I did find one real leak in the process: bug 397716.
Greg, I'm marking this bug as invalid, but it would be great if you could test with a tool that doesn't get confused by tagged pointers.  For a generic tool, that would probably require looking for leaks only at shutdown.

Trace-malloc is probably your best bet if you're looking for simple leaks, but see http://wiki.mozilla.org/Performance:Leak_Tools for other options.
Status: UNCONFIRMED → RESOLVED
Closed: 17 years ago
Resolution: --- → INVALID
Summary: [Mac] 350KB leaked, just launching and quitting → The Mac OS X "leaks" tool reports 350KB of leaks with a just-launched Firefox
How about writing to Apple to get them to modify the leaks program so it does not report incorrect things?  The claim on the leaks man page is "The leaks reported will always be true leaks." which is not true if as Boris Zbarsky says "it has a number of false positives in Firefox."
(In reply to comment #22)
> How about writing to Apple to get them to modify the leaks program so it does
> not report incorrect things?  The claim on the leaks man page is "The leaks
> reported will always be true leaks." which is not true if as Boris Zbarsky says
> "it has a number of false positives in Firefox."

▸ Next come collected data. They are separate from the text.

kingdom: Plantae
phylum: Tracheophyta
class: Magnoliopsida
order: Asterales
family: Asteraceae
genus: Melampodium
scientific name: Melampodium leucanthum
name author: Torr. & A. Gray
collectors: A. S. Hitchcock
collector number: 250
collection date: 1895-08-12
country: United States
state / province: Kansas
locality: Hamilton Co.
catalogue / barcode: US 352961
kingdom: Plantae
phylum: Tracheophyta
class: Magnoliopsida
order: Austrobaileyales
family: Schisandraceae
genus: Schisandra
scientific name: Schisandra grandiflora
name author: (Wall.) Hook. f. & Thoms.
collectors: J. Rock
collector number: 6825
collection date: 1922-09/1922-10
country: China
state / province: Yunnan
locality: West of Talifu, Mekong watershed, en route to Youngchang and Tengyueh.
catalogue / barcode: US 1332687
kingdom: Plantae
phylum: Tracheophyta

I say this because of bug 571392 where I reported the same issue with SeaMonkey.
The man page is a little misleading, yes.  I think the sentence "The leaks reported will always be true leaks." is meant to apply only to pure Carbon apps.

Another part of the man page says "The -exclude option allows you to ignore functions that allocate memory which is from a well-known leak that you don't want to keep hearing about, or might be falsely labelled a leak by leaks."
Filed rdar://8115187 on the misleading man page.